● **Document passage**
The possibility of businesses revitalizing the Hillcrest Shopping Center and The Pavilion Shopping Center were discussed at Lansdale's Town Hall session

Bowling Alley, Trader Joe's Wanted in Lansdale

Lucky Strike Lanes at Hillcrest Shopping Center?

A Trader Joe's at The Pavilion where Super Foodtown used to be?

These were two necessities discussed at the top of the hour Tuesday at Lansdale's informal town hall session at the parks and recreation building.

Councilman Steve Malagari said Lucky Strikes would be a perfect addition to the borough, but he was unsure if the company would be willing to come out to a suburban area.

Lucky Strike is a bowling franchise that offers a bar, lounge and a bowling alley under one roof. Lucky Strikes are located in 11 states, the District of Columbia and Canada. In Pennsylvania, there is one in Philadelphia on Chestnut Street. Another one exists in New York City.

A look at the locations on its website shows that many of the Lucky Strikes are in major metropolitan cities. Plus, each Lucky Strike abides by a strict dress code.

"It is very nice on the inside and decorated to the utmost degree possible," Malagari said.

On the idea of a Trader Joe's opening at The Pavilion, Malagari said it was a great store with a big potential to open in Lansdale.

"If you threw one at the Pavilion, we could then market to the Towamencin area and further out to grab business," he said.

A Trader Joe's currently operates out of the English Village Shopping Center in Horsham on Bethlehem Pike.

Malagari said he wanted to bring the ideas to the Economic Development Committee.

● **To-do list**
1/ According to the Lansdale article, where does a Trader Joe's currently operate?
2/ List every shopping center named in the Lansdale article.
3/ Reproduce the Lansdale article word for word from "A Trader Joe's at" to "and recreation building.".

Extracted data entries
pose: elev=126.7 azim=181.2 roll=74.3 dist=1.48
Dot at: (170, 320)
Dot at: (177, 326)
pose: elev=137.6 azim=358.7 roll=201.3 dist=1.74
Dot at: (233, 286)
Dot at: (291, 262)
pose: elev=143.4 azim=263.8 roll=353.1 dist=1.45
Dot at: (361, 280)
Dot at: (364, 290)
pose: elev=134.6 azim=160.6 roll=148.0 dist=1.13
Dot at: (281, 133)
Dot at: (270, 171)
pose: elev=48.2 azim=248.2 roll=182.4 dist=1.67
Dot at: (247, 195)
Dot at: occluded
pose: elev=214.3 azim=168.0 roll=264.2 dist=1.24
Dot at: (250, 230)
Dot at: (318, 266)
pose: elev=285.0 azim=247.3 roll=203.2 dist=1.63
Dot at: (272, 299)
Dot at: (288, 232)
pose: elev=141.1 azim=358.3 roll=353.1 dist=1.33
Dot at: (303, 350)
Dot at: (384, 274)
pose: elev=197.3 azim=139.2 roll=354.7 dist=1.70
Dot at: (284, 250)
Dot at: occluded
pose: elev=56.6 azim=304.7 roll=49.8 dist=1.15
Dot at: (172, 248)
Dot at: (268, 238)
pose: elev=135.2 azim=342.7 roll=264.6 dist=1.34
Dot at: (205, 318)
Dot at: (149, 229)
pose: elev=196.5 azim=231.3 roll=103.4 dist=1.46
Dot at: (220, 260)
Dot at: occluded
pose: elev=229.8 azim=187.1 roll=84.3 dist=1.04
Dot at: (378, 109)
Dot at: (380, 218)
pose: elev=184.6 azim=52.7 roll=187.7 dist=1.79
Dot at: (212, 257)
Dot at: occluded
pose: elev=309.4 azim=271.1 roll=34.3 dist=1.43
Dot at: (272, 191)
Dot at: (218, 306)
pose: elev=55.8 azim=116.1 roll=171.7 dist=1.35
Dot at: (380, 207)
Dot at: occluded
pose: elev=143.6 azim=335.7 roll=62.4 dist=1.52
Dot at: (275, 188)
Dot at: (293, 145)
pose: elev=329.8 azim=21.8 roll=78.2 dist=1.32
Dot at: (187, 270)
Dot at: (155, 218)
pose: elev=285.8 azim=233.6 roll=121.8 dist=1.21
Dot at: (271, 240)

● **Answers below**
1/ Out of the English Village Shopping Center in Horsham on Bethlehem Pike.

2/ Hillcrest Shopping Center, The Pavilion Shopping Center, English Village Shopping Center

3/
A Trader Joe's at The Pavilion where Super Foodtown used to be?

These were two necessities discussed at the top of the hour Tuesday at Lansdale's informal town hall session at the parks and recreation building.